Dopo gli eventi tragici di questi mesi, Stromboli è un’isola mutilata. Chi era presente quella notte di maggio ha ricordi drammatici, difficili da raccontare. «È stato come un incendio della savana. Gli animali e gli uccelli, per scappare alle fiamme, si sono rifugiati nelle case subito sotto la montagna. Siamo riusciti a fermare il fuoco a mani nude, aiutandoci l’uno con l’altro», racconta Salvo, ragazzo cresciuto sull’isola, che aggiunge: «Quello che è successo è la conseguenza del fatto che da troppo tempo non si ha rispetto della montagna». «L’uomo – dice l’anziana signora Pina – ha fatto più danni di quanti ’Iddu’, il vulcano, non ne abbia mai fatti da quando ho memoria». Fuori, sul «continente», forse non ci siamo resi conto della portata della tragedia che ha colpito questo paradiso in terra, che in fin dei conti non ci meritiamo.
«IL LAVORO – continua Pedretti – verte molto sulla critica verso l’essere umano che si sente un dio e ha preso il sopravvento sugli altri esseri viventi. Questo tipo di essere umano deve essere criticato in questo periodo. È tempo di altro. Di un mondo nuovo che sia più in dialogo col passato: non in senso nostalgico, ma come presa di coscienza di qualcosa che esiste da sempre. Chiamalo come vuoi: archetipico, arcaico, ancestrale. Riconnetterci con qualcosa che abbiamo dentro e che ci deve portare ad avere un nuovo profondo rispetto per la natura».

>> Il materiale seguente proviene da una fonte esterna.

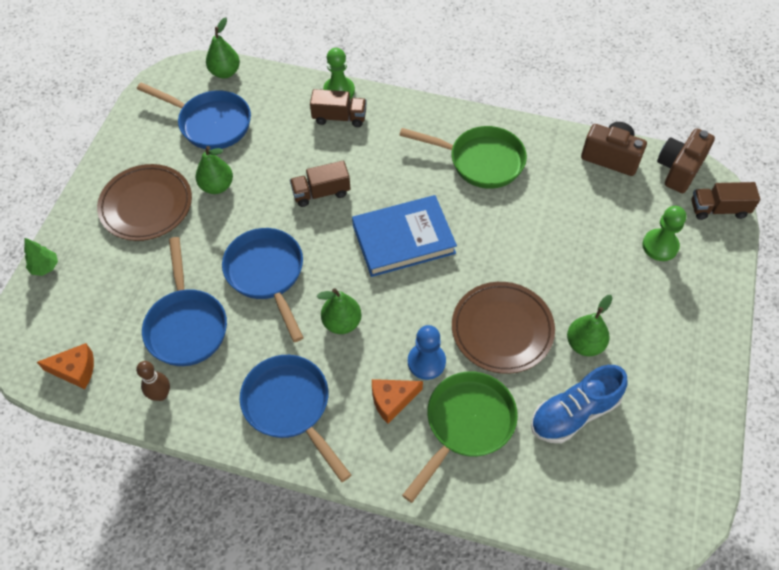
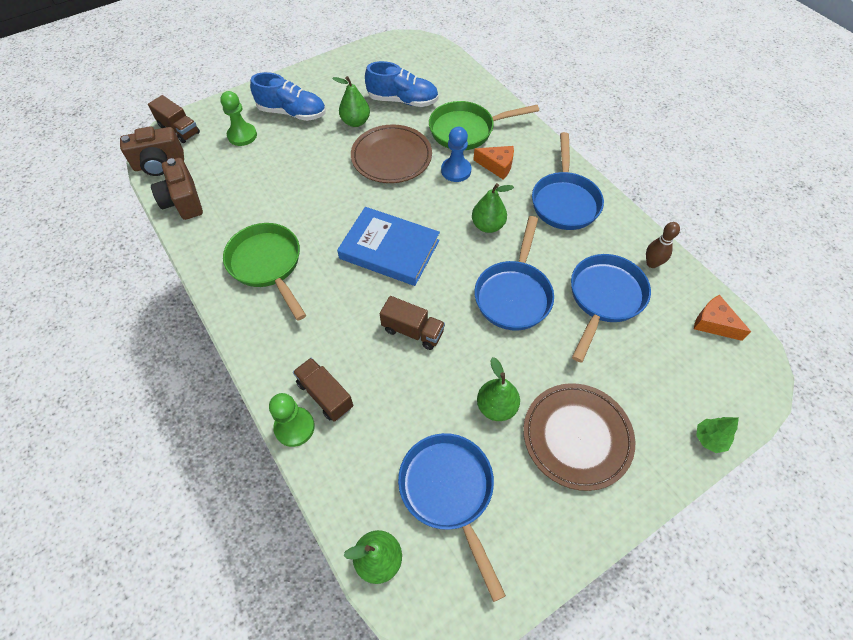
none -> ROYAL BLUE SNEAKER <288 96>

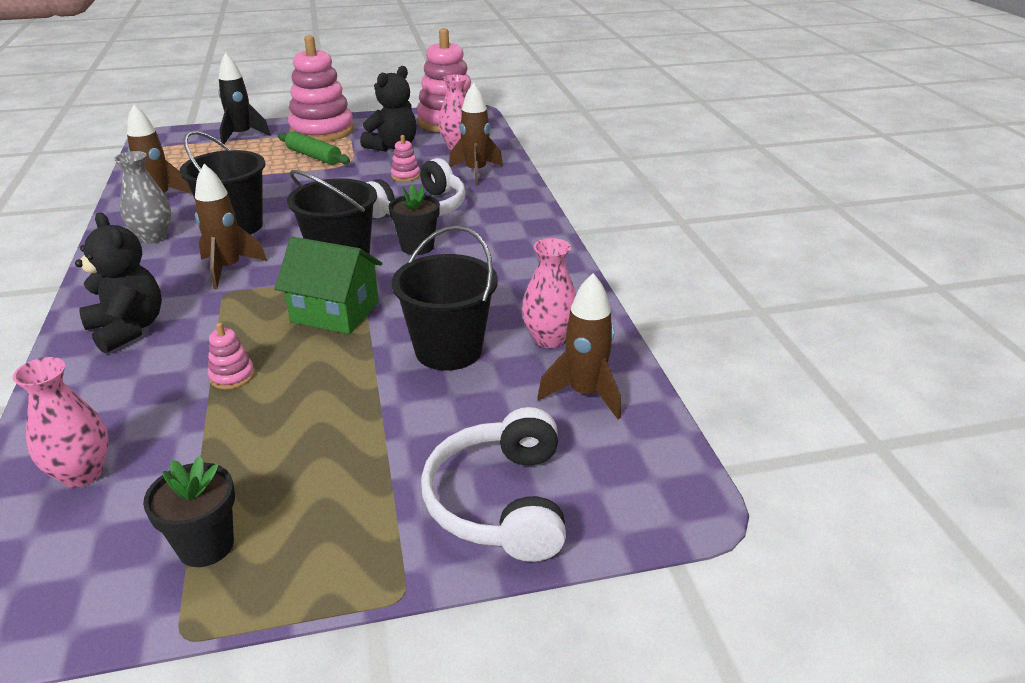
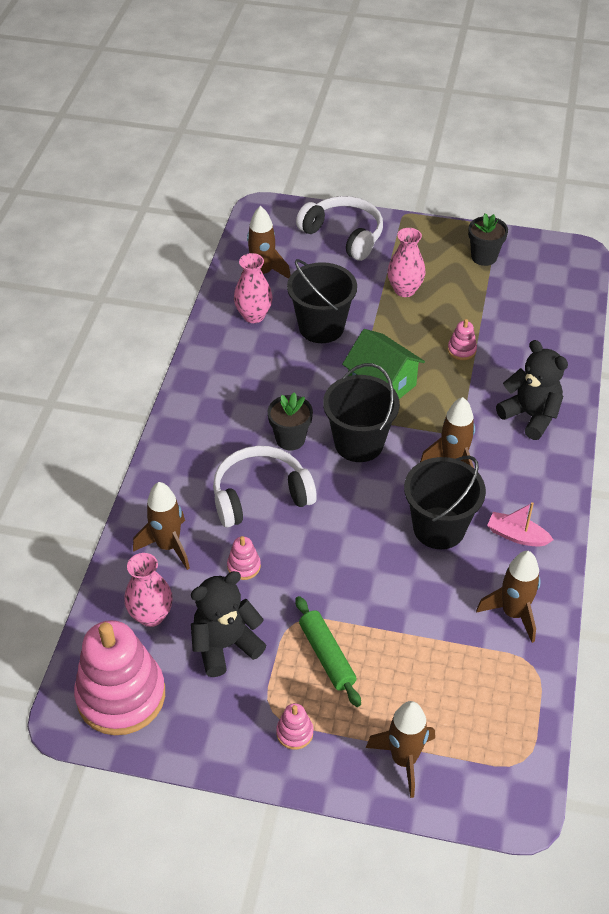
ROSY TALL VASE <61 422> -> ROSY TALL VASE <406 262>, shifted
GREY TALL VASE <142 197> -> ROSY BOAT <520 524>
JET-BLACK TOY ROCKET <244 98> -> BROWN TOY ROCKET <400 749>
JET-BLACK TEDDY <118 283> -> JET-BLACK TEDDY <532 390>, 150 degrees clockwise
SNOW-WHITE HEADSET <493 484> -> SNOW-WHITE HEADSET <339 228>, 75 degrees counterclockwise
ROSY RING STACKER <321 88> -> ROSY RING STACKER <294 726>, x0.41

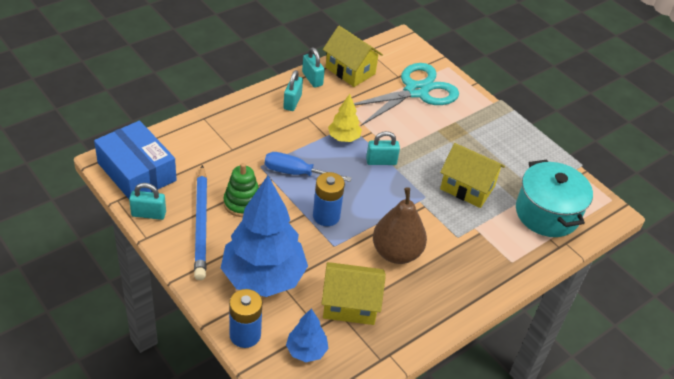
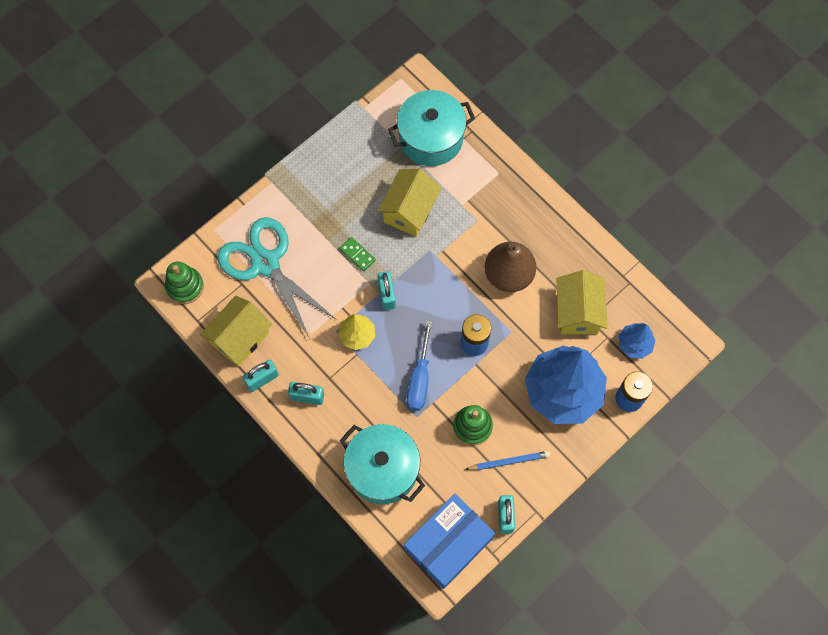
none -> EMERALD RING STACKER <184 283>
none -> EMERALD DOMINO <358 254>
none -> TEAL STOCKPOT <382 464>
ROYAL BLUE LEAD PENCIL <200 222> -> ROYAL BLUE LEAD PENCIL <507 460>, x0.57

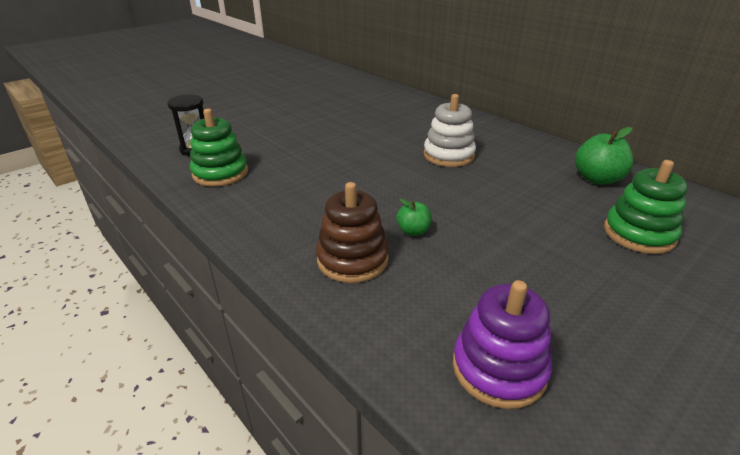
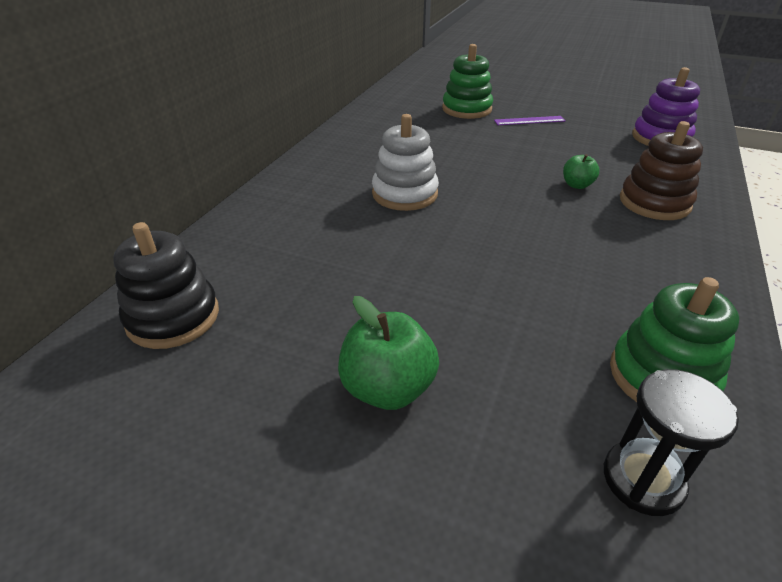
none -> JET-BLACK RING STACKER <166 285>
none -> ROYAL PURPLE STRAIGHTEDGE <530 120>
EMERALD TOY APPLE <604 156> -> EMERALD TOY APPLE <388 353>, shifted

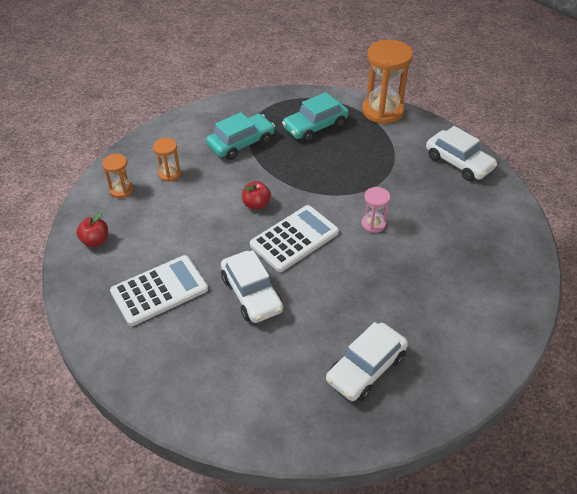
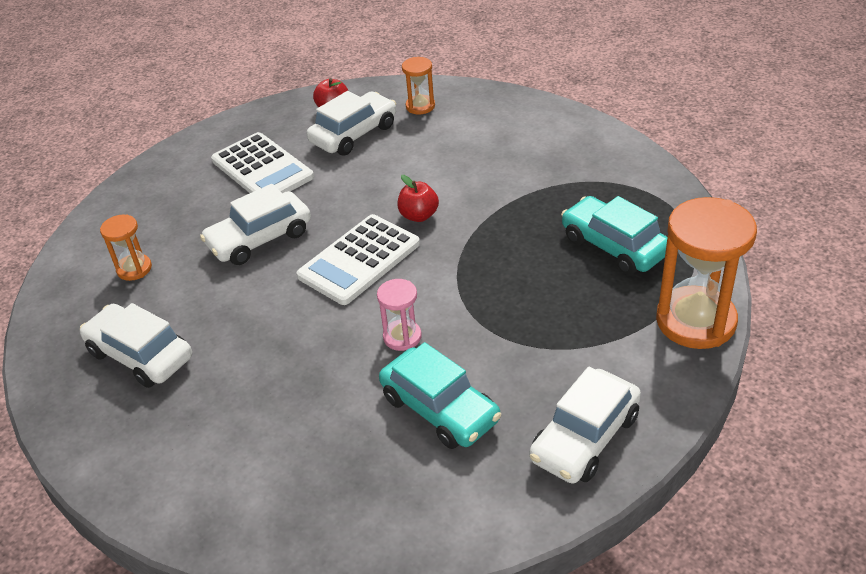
none -> SNOW-WHITE TOY CAR <351 123>
ORANGE-COLOURED SAND TIMER <167 160> -> ORANGE-COLOURED SAND TIMER <126 247>, shifted
TEAL TOY CAR <240 136> -> TEAL TOY CAR <440 395>, shifted
SNOW-WHITE POCKET CALCULATOR <294 238> -> SNOW-WHITE POCKET CALCULATOR <358 259>, 90 degrees clockwise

Dal materiale raccolto durante le residenze, scaturiranno anche altre «restituzioni», sonore e visuali. «Per le prossime messe in scena, vorrei tenere tutte le possibilità aperte: c’è la struttura con dei punti fermi ma – uso un termine che oramai è diventato una scatolina da riempire – vorrei mantenere una fluidità. Non voglio vendere un prodotto, ripetere ogni volta la stessa roba, voglio rimanere in dialogo con il luogo in cui lo farò, scoprirne i limiti o pregi, ri-ragionarci ed emozionarmi. Ogni volta in modo diverso».